*** PAGE EXTRACT Section Begins ***

Sunday, August 7, 2016

The Last of Sheila

So couple of weekends ago I got around to watching The Last of Sheila off of my DVR after having recorded it I think back in November. It's been released to DVD courtesy of the Warner Archive collection and can be purchased from the TCM Shop, so I have no qualms about doing a full-length post on the movie.

James Coburn plays movie producer Clinton, married to Sheila (Yvonne Romain). One night at a Hollywood party, they have an argument and she goes running off. She makes it to what looks like the road leading to their home, when a car comes up behind her, running her down and killing her. The car goes driving off.

A year passes, and Clinton is on his yacht, named Sheila, somehwere off the coast of the French Riviera. He has an idea who killed Sheila, and to prove his hunch he's going to invite the six main suspects aboard that yacht. There's writer Tom (Richard Benjamin) and his wife Lee (Joan Hackett); starlet Alice (Raquel Welch) and her husband Anthony (Ian McShane); agent to the stars Christine (Dyan Cannon) and director Philip (James Mason).

*** PAGE EXTRACT Section Ends ***
*** EXTRACTED ENTRIES Section Begins ***

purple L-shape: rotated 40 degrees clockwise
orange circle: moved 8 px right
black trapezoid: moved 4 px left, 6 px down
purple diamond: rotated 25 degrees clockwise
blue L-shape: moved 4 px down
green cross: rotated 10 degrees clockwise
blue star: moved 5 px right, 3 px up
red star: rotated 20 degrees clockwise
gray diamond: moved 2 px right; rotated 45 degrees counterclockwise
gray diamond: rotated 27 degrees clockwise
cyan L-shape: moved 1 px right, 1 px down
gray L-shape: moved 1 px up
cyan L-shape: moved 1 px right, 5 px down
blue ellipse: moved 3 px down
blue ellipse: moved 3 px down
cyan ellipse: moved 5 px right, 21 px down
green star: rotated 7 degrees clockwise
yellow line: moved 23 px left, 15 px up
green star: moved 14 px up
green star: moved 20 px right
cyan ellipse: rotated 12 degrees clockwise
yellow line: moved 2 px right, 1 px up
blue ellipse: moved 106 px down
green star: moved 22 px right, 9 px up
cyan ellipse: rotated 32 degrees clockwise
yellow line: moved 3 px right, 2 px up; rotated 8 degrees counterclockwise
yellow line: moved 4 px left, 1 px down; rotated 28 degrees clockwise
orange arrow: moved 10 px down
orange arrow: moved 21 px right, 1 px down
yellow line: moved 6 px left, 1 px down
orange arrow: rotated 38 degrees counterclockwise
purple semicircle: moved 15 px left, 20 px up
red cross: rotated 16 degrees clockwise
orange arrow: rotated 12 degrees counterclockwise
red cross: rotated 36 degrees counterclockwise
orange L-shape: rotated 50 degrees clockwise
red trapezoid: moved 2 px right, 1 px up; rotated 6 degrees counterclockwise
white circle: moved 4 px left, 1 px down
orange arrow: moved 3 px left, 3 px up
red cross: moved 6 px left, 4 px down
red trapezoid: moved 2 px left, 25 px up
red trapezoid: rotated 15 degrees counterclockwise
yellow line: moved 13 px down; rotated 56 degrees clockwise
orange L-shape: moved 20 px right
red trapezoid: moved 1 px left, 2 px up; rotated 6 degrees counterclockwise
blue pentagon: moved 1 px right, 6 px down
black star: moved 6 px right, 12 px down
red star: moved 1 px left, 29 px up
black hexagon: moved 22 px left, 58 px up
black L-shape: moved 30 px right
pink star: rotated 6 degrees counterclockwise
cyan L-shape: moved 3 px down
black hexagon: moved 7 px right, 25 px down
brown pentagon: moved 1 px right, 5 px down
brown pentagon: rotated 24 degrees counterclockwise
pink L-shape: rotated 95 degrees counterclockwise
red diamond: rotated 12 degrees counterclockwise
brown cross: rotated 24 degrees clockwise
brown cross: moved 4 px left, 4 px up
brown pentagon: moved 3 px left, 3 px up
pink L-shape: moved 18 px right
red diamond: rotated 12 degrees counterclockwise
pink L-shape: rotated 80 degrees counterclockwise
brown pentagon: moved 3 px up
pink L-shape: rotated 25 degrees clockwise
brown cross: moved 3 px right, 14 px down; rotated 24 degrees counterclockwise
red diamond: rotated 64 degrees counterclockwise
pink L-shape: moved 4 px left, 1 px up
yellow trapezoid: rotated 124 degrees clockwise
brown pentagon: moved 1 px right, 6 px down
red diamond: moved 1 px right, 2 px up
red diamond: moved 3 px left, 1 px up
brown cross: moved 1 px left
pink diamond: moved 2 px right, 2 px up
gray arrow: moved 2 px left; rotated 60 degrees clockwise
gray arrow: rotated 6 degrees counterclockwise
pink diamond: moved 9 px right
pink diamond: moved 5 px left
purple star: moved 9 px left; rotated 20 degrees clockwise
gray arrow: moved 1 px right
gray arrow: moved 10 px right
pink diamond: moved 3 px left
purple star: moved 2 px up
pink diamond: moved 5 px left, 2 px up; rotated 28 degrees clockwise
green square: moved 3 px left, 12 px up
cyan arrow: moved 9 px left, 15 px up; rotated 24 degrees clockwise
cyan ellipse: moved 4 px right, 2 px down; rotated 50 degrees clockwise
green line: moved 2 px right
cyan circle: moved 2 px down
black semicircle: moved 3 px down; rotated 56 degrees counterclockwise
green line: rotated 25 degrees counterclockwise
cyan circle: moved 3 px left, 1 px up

*** EXTRACTED ENTRIES Section Ends ***

### EXERCISE 1
Translate into Spanish the following sentence from the blog post about The Last of Sheila: "One night at a Hollywood party, they have an argument and she goes running off."
### EXERCISE 2
Reproduce everything from "Sunday, August 7, 2016" down to "on the movie." in the blog post about The Last of Sheila, replacing "November" with "December".

### WORKED SOLUTION 1
Una noche, en una fiesta de Hollywood, tienen una discusión y ella sale corriendo.

### WORKED SOLUTION 2
Sunday, August 7, 2016

The Last of Sheila

So couple of weekends ago I got around to watching The Last of Sheila off of my DVR after having recorded it I think back in December. It's been released to DVD courtesy of the Warner Archive collection and can be purchased from the TCM Shop, so I have no qualms about doing a full-length post on the movie.